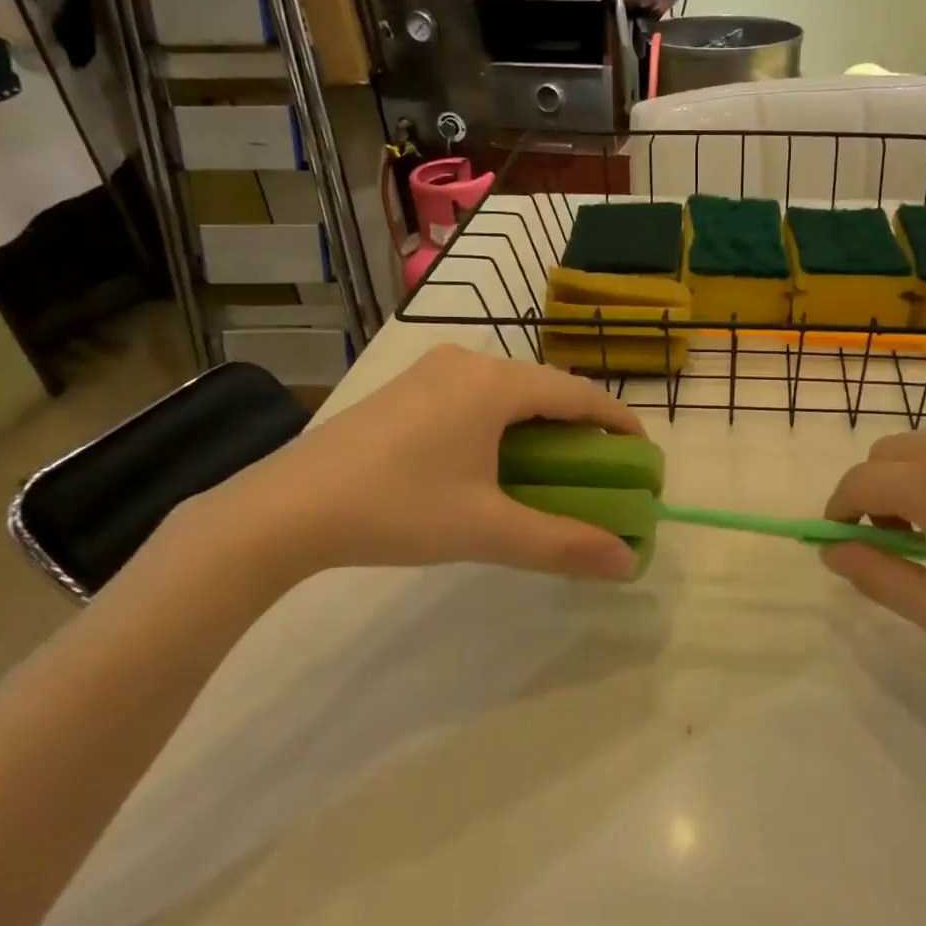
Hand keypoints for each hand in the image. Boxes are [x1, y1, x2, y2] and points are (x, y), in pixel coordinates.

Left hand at [193, 345, 644, 585]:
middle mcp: (467, 362)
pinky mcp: (404, 389)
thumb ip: (563, 544)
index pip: (578, 393)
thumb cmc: (397, 509)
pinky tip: (494, 460)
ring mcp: (429, 372)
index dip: (617, 421)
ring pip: (507, 391)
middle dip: (579, 426)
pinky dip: (501, 423)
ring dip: (538, 424)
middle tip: (599, 468)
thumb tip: (627, 563)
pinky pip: (474, 396)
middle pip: (544, 388)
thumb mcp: (487, 529)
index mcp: (495, 383)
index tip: (641, 453)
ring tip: (552, 467)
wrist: (284, 510)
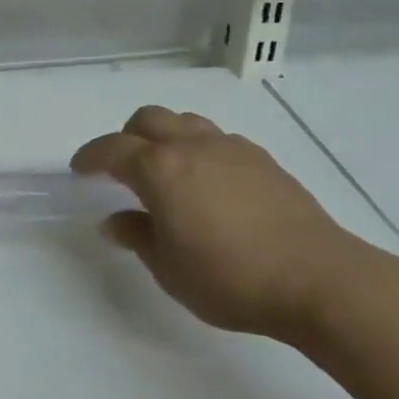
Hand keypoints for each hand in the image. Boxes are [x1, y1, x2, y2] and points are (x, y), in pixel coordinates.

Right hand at [72, 105, 374, 343]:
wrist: (318, 278)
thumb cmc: (231, 278)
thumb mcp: (170, 269)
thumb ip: (137, 237)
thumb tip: (114, 221)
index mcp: (159, 168)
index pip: (112, 149)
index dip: (91, 156)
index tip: (79, 168)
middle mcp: (190, 145)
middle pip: (147, 119)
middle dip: (127, 137)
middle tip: (124, 167)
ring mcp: (229, 147)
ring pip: (184, 122)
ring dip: (166, 136)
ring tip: (168, 169)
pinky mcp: (261, 158)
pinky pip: (217, 139)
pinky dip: (201, 149)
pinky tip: (211, 182)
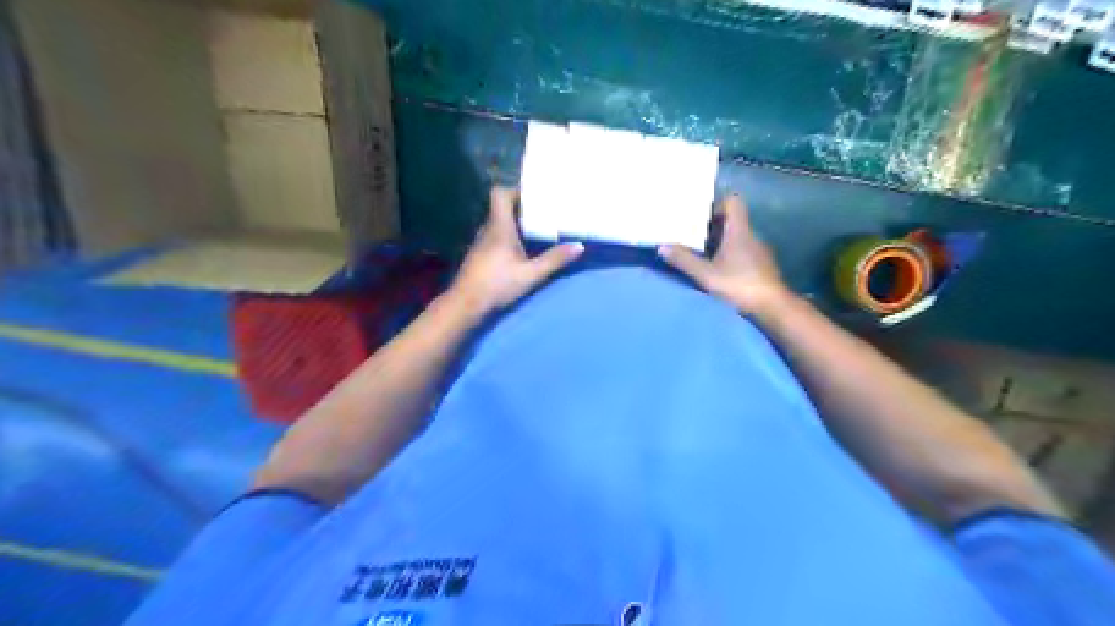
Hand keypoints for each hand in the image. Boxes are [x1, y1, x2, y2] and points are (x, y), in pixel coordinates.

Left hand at [447, 187, 583, 316]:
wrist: (466, 304)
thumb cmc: (497, 284)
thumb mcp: (531, 274)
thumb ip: (554, 259)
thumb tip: (579, 246)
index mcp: (499, 227)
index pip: (500, 194)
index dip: (516, 191)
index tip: (535, 197)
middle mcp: (488, 229)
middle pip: (502, 208)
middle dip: (522, 208)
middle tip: (543, 213)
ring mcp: (481, 242)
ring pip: (499, 223)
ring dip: (516, 224)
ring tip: (536, 230)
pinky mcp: (479, 255)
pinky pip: (495, 236)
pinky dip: (509, 237)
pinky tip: (521, 250)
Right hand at [656, 193, 785, 315]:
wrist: (773, 307)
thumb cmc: (739, 285)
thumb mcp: (706, 274)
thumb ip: (684, 260)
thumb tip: (662, 246)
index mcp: (739, 231)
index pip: (733, 202)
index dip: (717, 205)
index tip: (700, 218)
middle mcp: (752, 236)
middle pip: (733, 221)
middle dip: (713, 227)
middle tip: (694, 237)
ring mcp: (759, 251)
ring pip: (738, 238)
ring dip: (722, 243)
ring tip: (703, 256)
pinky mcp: (763, 266)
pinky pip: (744, 252)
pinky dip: (731, 257)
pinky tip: (721, 271)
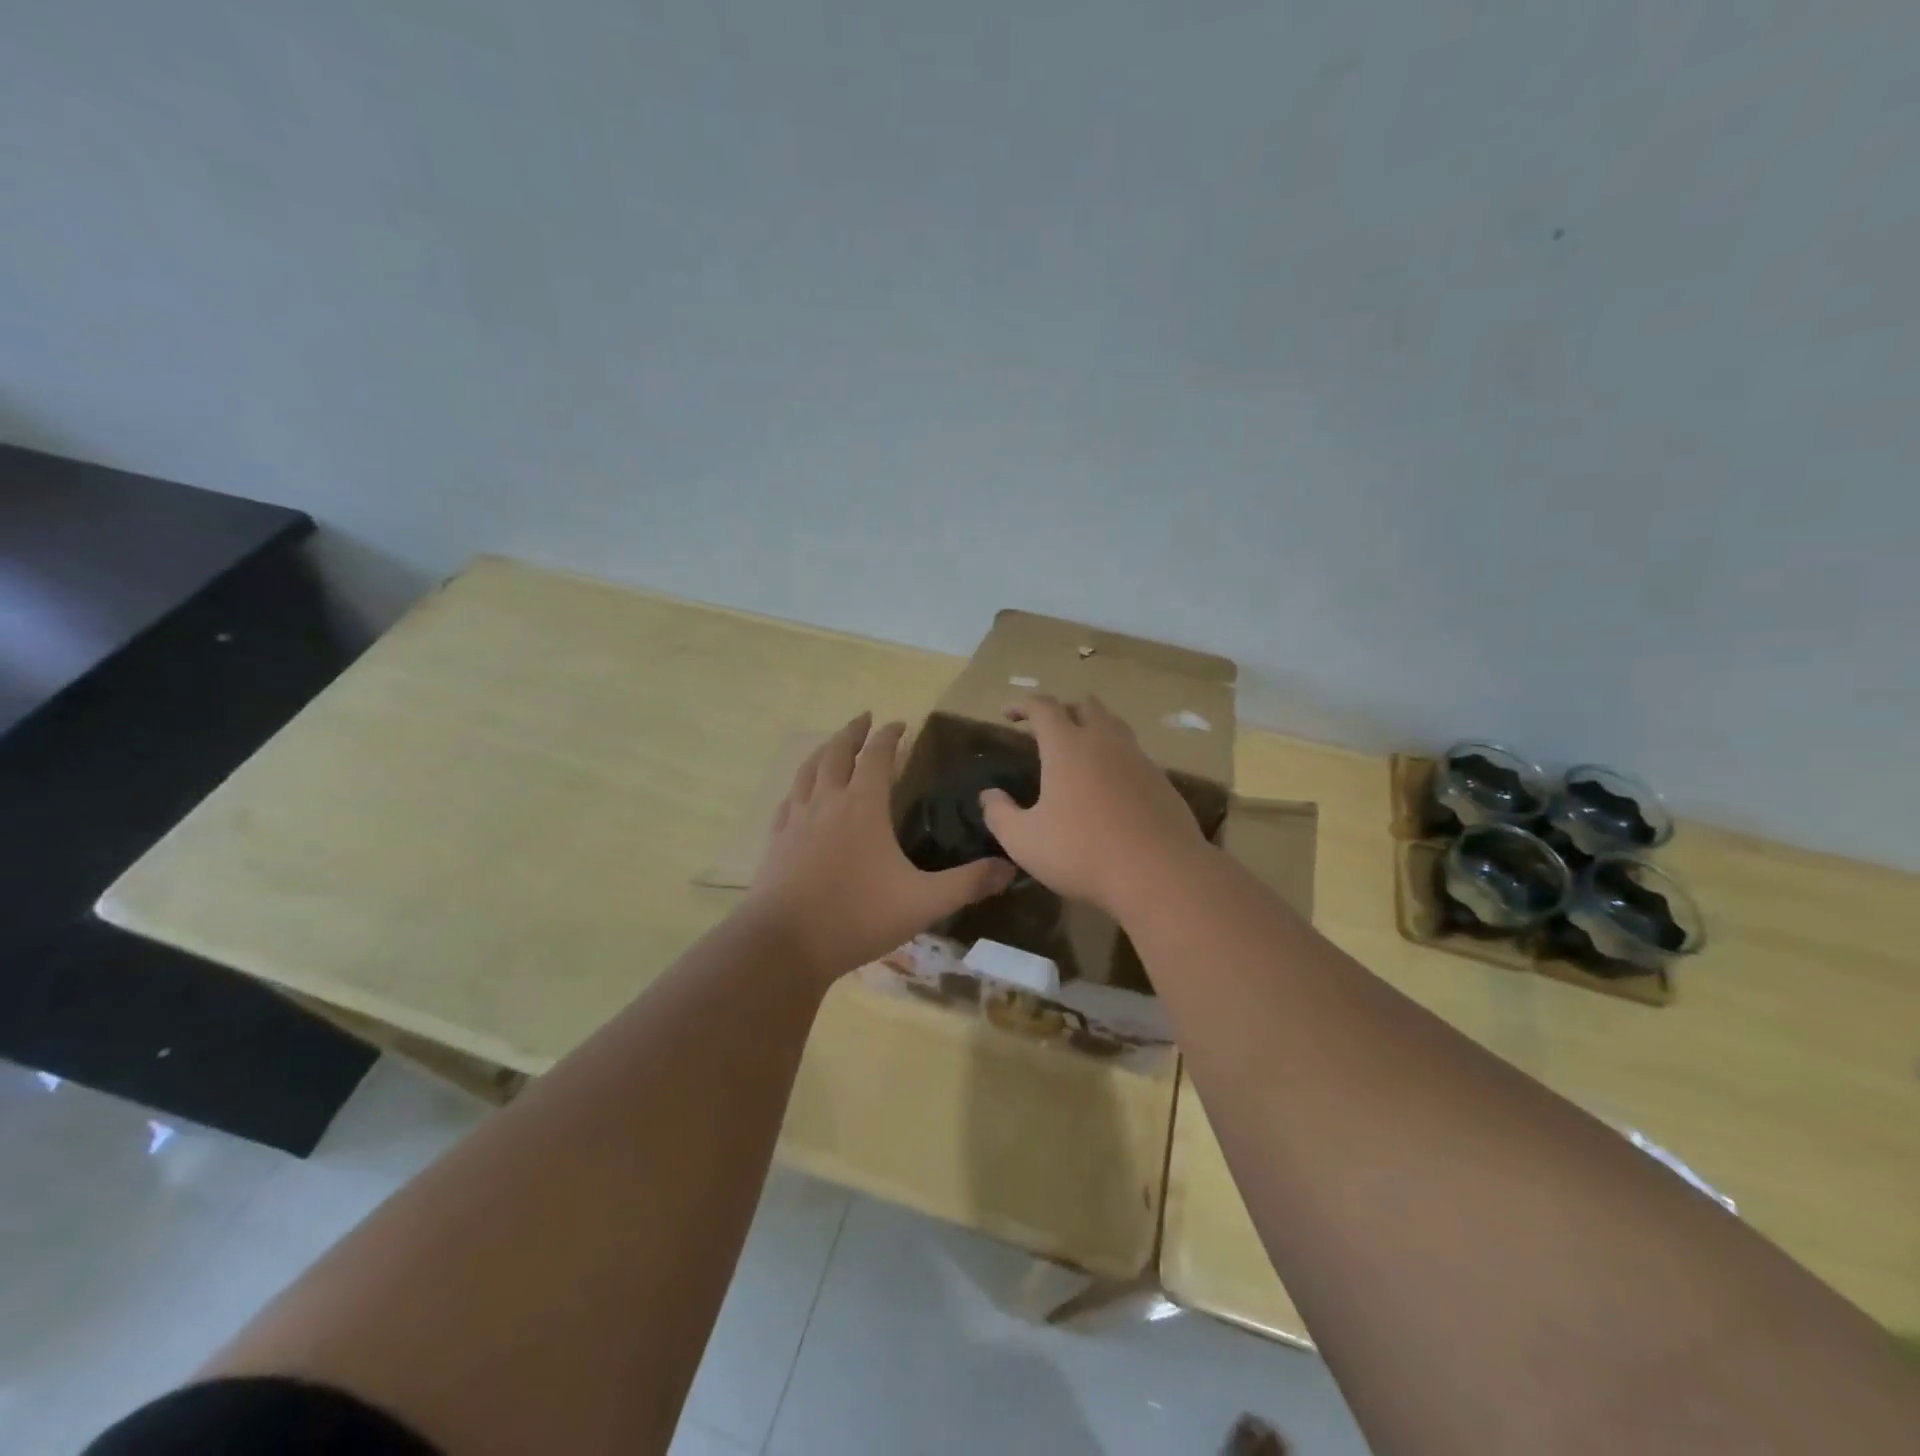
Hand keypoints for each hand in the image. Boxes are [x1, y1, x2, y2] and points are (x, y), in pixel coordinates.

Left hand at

═══

_Action item_
From the records above, give again only the part that opens with the line containing "middle dip: (579, 426)" and closes with the line containing "index tip: (700, 218)". Keep both ends but drop the pictures.

_Result below_
middle dip: (579, 426)
pinky dip: (501, 423)
ring dip: (538, 424)
middle tip: (599, 468)
thumb tip: (627, 563)
pinky pip: (474, 396)
middle pip: (544, 388)
thumb mcp: (487, 529)
index mcp: (495, 383)
index tip: (641, 453)
ring tip: (552, 467)
wrist: (284, 510)
Hand keypoints for each hand in the image. Boxes are [x1, y1, x2, y2] and points are (x, y), in pixel coordinates.

Right hand at [72, 105, 374, 343]:
wrist: (318, 278)
thumb cmc: (231, 278)
thumb mcp: (170, 269)
thumb ip: (137, 237)
thumb tip: (114, 221)
index mcp: (159, 168)
index pip: (112, 149)
index dip: (91, 156)
index tip: (79, 168)
middle mcp: (190, 145)
middle pip: (147, 119)
middle dip: (127, 137)
middle tip: (124, 167)
ring mcp: (229, 147)
ring pip: (184, 122)
ring dip: (166, 136)
ring tip: (168, 169)
pinky mcp: (261, 158)
pinky pip: (217, 139)
pinky dip: (201, 149)
pinky tip: (211, 182)
Hand keypoints for each hand in the image. Boxes are [x1, y1, x2, y2] and points are (x, y), in pixel coordinates.

Left hand at [447, 187, 583, 316]:
wrist: (466, 304)
thumb cmc: (497, 284)
thumb mcp: (531, 274)
thumb ip: (554, 259)
thumb tip: (579, 246)
index mcp: (499, 227)
index pip: (500, 194)
index dip: (516, 191)
index tip: (535, 197)
middle mcp: (488, 229)
middle pip: (502, 208)
middle dip: (522, 208)
middle tip: (543, 213)
ring mcp: (481, 242)
ring pip: (499, 223)
ring dip: (516, 224)
ring tip: (536, 230)
pinky mcp: (479, 255)
pinky pip: (495, 236)
pinky dip: (509, 237)
pinky tip: (521, 250)
Right hand at [656, 193, 785, 315]:
wrist: (773, 307)
thumb cmc: (739, 285)
thumb mcp: (706, 274)
thumb ip: (684, 260)
thumb tip: (662, 246)
index mcp: (739, 231)
index pip: (733, 202)
index dip: (717, 205)
index tip: (700, 218)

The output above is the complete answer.